Se é leitor da nossa revista certamente é conhecedor ou pelo menos um curioso por vinhos e gastronomia. Pois bem, arriscaria dizer que consumimos mais de 90% dos vinhos à mesa, em nossa casa ou nos restaurantes que selecionamos. Mais do que nunca, esses restaurantes precisam de nós; mais do que nunca, alguns produtores de vinho precisam de nós.
 
O mais recente inquérito difundido pela AHRESP – a Associação da Hotelaria, Restauração e Similares de Portugal, realizado de 30 de setembro a 4 de outubro, conclui que mais de 63% de restaurantes e bares registaram uma quebra de faturação acima de 40% em setembro face a período homólogo de 2019. No verão, de junho a setembro, o trambolhão foi superior a 50%. Perto de 9% das empresas não conseguiram pagar salários em agosto e quase 28% tiveram que recorrer a empréstimos para garantir os salários de setembro. No Algarve, 49% das empresas já tinham despedido pessoal, na Grande Lisboa, 44%. Perante estimativas de faturação, 36% dos inquiridos disseram que em outubro não conseguiriam suportar os encargos habituais (recursos humanos, energia, fornecedores…) e  32% consideravam seriamente pedir insolvência.
 
Na sequência da pandemia, a restauração vive dos períodos mais negros da história.
 
Os números até agora conhecidos relacionados com o setor do vinho são mais animadores, mas devem ser interpretados com cautela. A ViniPortugal, associação interprofissional cuja principal missão é promover externamente os vinhos portugueses, admite que o ano termine com um aumento de 2,5% nas exportações. Mercados como o Brasil estão a reagir muito bem nestes tempos de pandemia, o que parece suavizar o balanço e contas finais.
 
Em Portugal, as marcas com boa presença nos super e hipermercados têm conseguido um desempenho positivo. Os vinhos com PVP nas prateleiras até 5,00€ ou 6,00€ têm sido vendidos, acima disso nem tanto.

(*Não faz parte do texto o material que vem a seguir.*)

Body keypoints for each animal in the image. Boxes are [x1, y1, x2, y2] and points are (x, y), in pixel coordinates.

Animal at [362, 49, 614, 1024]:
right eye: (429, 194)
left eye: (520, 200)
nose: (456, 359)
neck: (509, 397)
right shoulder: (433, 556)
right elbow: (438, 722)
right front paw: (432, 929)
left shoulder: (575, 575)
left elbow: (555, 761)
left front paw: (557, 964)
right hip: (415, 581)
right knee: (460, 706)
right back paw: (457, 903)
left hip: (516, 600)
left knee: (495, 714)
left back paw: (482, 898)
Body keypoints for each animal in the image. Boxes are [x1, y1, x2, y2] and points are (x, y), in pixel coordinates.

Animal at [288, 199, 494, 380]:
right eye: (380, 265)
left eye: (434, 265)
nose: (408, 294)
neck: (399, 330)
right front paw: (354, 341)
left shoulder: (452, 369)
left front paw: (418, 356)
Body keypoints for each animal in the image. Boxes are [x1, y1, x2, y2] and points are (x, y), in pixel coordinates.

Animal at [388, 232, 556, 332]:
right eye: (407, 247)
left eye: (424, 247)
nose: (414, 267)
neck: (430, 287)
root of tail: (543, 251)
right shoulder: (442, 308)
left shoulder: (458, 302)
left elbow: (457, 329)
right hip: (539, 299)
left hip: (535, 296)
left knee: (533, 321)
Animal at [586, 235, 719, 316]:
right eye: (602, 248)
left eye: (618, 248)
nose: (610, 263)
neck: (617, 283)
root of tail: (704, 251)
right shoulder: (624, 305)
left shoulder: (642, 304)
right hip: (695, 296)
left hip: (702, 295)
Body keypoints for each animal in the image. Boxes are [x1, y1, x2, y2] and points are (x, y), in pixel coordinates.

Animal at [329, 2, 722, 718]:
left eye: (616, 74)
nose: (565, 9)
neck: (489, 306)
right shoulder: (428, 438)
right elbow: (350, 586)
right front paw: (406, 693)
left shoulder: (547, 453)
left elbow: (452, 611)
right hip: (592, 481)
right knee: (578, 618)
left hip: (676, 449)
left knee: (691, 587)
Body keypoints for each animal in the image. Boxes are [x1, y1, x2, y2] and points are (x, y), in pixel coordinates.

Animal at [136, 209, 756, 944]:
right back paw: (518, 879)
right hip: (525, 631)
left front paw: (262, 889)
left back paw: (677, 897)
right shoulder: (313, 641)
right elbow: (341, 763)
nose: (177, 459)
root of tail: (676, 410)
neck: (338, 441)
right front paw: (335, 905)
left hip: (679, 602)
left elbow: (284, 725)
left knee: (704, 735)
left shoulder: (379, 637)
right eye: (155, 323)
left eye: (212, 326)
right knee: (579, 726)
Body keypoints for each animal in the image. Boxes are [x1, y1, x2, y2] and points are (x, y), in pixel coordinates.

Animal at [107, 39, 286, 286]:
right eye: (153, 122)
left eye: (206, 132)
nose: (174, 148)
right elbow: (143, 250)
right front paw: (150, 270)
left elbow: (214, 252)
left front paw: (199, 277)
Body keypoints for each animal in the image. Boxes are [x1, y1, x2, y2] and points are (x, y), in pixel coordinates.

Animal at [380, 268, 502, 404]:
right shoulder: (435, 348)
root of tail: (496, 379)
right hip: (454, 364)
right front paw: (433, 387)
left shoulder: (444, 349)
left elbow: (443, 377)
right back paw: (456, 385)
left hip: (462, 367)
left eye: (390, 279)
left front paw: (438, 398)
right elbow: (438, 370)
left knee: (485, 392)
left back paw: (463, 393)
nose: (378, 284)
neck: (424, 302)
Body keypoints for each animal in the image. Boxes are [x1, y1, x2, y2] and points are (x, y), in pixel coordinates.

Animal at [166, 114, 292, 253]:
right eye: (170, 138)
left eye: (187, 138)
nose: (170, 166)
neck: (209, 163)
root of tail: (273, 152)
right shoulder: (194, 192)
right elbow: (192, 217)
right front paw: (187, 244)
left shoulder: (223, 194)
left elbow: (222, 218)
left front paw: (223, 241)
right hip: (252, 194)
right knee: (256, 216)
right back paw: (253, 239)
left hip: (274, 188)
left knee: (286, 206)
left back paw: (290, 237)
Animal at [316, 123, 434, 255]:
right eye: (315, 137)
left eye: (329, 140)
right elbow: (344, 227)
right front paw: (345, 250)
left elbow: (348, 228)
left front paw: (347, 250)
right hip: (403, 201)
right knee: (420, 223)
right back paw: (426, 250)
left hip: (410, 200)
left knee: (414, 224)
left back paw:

Tal como sucede no resto do mundo, espumantes e fortificados estão genericamente a ser dos mais penalizados com quebras acentuadas de vendas.
 
Mas, perante o cenário dramático hoje vivido pela restauração, os pequenos e até alguns médios produtores que possuem o negócio quase totalmente assente nesse canal, em Portugal ou mercados externos, debatem-se com o perigo de estrangulamento.
 
Defendo, por isso, que todos nós temos uma obrigação moral – a de continuar a frequentar restaurantes e, sempre que possível, solicitar vinhos para acompanhar essas refeições. Independentemente dos constrangimentos atuais ou daqueles que o futuro próximo possa acrescentar, não podemos ceder ao medo de não sair de casa ou de marginalizarmos duas áreas que tanto prazer e sentido à vida nos dão.
 
Se não nos quisermos sentar na mesa de um restaurante, optemos por levar um take-away. Se não queremos entrar numa garrafeira, vamos realizar a encomenda de vinhos online. Não podemos esperar pela primavera para ver no que dá, simplesmente porque poderá ser tarde demais. Os restaurantes, sobretudo aqueles que nos propiciam grandes experiências ou que nos tratam como se fôssemos da família, são como as nossas casas, locais de afeto. Virar-lhes as costas quando mais precisam de nós é como bater a porta de casa sem termos coragem de nos despedir de quem gostamos.